Working with Files In Linux



  • I am working on document cleanup in an ancient custom (shitty) application we are trying to retire. Basically, there are files everywhere, and I need to find the files that are referenced in the database in the filesystem. My plan is to dump the file references from the application's database into a table, and do the same for the filesystem in another table. I will then match by filename and go from there.

    However, I'm not sure how to approach capturing the files at the filesystem level. Say said files are structured in /this/directory, what would be the best way to capture the following data?

    Filename | Absolute Path | Modified Date

    Any advice would be appreciated. For what it's worth, this is on CentOS 7.

    Thanks!!


  • Service Provider

    No need to get the filename, the absolute path will include that already.


  • Service Provider

    I'm not clear what you are asking. Do you want a list of ALL files under said /directory or are you looking for only certain ones?



  • @scottalanmiller said:

    No need to get the filename, the absolute path will include that already.

    I want the file name and path to said file separate, but I suppose I could separate them through another step. I'm going to be matching by file name. basically table1.filename = table2.filename



  • @scottalanmiller said:

    I'm not clear what you are asking. Do you want a list of ALL files under said /directory or are you looking for only certain ones?

    Every single file under /this/directory.


  • Service Provider

    @anthonyh said:

    @scottalanmiller said:

    No need to get the filename, the absolute path will include that already.

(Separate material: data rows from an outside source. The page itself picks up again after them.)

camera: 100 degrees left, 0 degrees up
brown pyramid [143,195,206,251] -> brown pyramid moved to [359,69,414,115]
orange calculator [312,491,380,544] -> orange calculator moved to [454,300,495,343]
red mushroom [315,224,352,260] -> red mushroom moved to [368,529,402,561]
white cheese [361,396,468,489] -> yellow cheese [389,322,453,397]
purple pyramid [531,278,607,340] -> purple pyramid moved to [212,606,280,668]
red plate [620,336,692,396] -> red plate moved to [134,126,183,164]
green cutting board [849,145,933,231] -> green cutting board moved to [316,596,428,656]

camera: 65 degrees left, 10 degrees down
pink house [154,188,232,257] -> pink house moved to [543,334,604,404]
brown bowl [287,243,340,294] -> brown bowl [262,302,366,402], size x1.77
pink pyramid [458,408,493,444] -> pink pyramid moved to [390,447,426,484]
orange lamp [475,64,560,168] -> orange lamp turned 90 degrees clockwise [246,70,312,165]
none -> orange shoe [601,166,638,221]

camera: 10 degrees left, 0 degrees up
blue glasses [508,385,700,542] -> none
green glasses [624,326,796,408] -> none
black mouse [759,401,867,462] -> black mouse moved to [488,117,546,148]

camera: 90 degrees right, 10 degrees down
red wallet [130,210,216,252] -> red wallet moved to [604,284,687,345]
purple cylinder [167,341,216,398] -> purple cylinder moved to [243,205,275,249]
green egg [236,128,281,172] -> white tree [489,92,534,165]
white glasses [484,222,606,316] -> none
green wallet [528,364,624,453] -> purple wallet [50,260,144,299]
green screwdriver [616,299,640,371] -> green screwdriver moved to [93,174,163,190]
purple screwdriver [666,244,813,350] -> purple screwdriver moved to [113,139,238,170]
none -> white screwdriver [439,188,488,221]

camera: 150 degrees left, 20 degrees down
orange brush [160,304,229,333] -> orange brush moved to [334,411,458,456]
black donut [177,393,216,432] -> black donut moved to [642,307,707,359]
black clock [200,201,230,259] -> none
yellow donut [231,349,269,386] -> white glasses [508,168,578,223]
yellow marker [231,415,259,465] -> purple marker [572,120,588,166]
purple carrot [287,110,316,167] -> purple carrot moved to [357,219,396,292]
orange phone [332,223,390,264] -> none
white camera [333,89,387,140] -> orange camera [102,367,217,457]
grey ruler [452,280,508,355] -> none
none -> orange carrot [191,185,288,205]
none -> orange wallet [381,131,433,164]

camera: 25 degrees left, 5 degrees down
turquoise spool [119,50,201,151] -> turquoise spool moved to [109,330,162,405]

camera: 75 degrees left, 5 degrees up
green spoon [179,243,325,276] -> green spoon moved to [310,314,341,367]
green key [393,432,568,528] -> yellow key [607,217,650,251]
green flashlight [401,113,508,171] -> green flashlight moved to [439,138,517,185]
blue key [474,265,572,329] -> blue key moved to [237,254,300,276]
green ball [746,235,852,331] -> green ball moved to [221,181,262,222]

    I want the file name and path to said file separate, but I suppose I could separate them through another step. I'm going to be matching by file name. basically table1.filename = table2.filename

    Just use a filter on the existing file, no need to make a separate file for that.


  • Service Provider

    @anthonyh said:

    @scottalanmiller said:

    I'm not clear what you are asking. Do you want a list of ALL files under said /directory or are you looking for only certain ones?

    Every single file under /this/directory.

    Oh okay.

    find /dir -type f -print
    

    Where /dir is the directory name in question. See if that gives you want you want.



  • This is super easy to do in Linux.... If you know all the commands like @scottalanmiller! 😃



  • @scottalanmiller said:

    @anthonyh said:

    @scottalanmiller said:

    I'm not clear what you are asking. Do you want a list of ALL files under said /directory or are you looking for only certain ones?

    Every single file under /this/directory.

    Oh okay.

    find /dir -type f -print
    

    Where /dir is the directory name in question. See if that gives you want you want.

    That gives me the absolute path, but no date. I found this command that gets me a little closer:

    find /this/directory -type f -exec stat -c "%n %y" {} ;

    Gives me this:

    /this/directory/data/EFile/DOC/227349_FS86478.pdf 2011-08-19 10:21:22.000000000 -0700

    But it's not ideal, yet. I'd need to delimit the file and timestamp with something other than a space. I would love to eliminate the decimal on the seconds as well as the timezone, but I can work around those.



  • Ooh, I'm very close!

    find /this/directory -type f -printf "%f\t" -printf "%h\t" -printf "%Tc\n"

    Gets me this:

    254405_FS85691.pdf /this/directory/data/EFile/CASEDOC Mon 27 Aug 2012 08:52:15 AM PDT

    If I can get the timestamp formatted as YYY-MM-DDD HH:MM:SS (24h time) I will be golden! I don't care about PDT vs PST.



  • I think I've got it close enough!

    find /this/directory -type f -printf "%f\t" -printf "%h\t" -printf "%TY-%Tm-%Td %TH:%TM\n"

    Result:

    101581_PR78450.pdf /this/directory/data/EFile/MO 2007-10-30 11:16


  • Service Provider

    @anthonyh said:

    @scottalanmiller said:

    @anthonyh said:

    @scottalanmiller said:

    I'm not clear what you are asking. Do you want a list of ALL files under said /directory or are you looking for only certain ones?

    Every single file under /this/directory.

    Oh okay.

    find /dir -type f -print
    

    Where /dir is the directory name in question. See if that gives you want you want.

    That gives me the absolute path, but no date. I found this command that gets me a little closer:

    find /this/directory -type f -exec stat -c "%n %y" {} ;

    Gives me this:

    /this/directory/data/EFile/DOC/227349_FS86478.pdf 2011-08-19 10:21:22.000000000 -0700

    But it's not ideal, yet. I'd need to delimit the file and timestamp with something other than a space. I would love to eliminate the decimal on the seconds as well as the timezone, but I can work around those.

    Easier to work with the date if you use UNIX time instead of a human readable format. And you can use the cut command to trim off anything trailing that you don't want.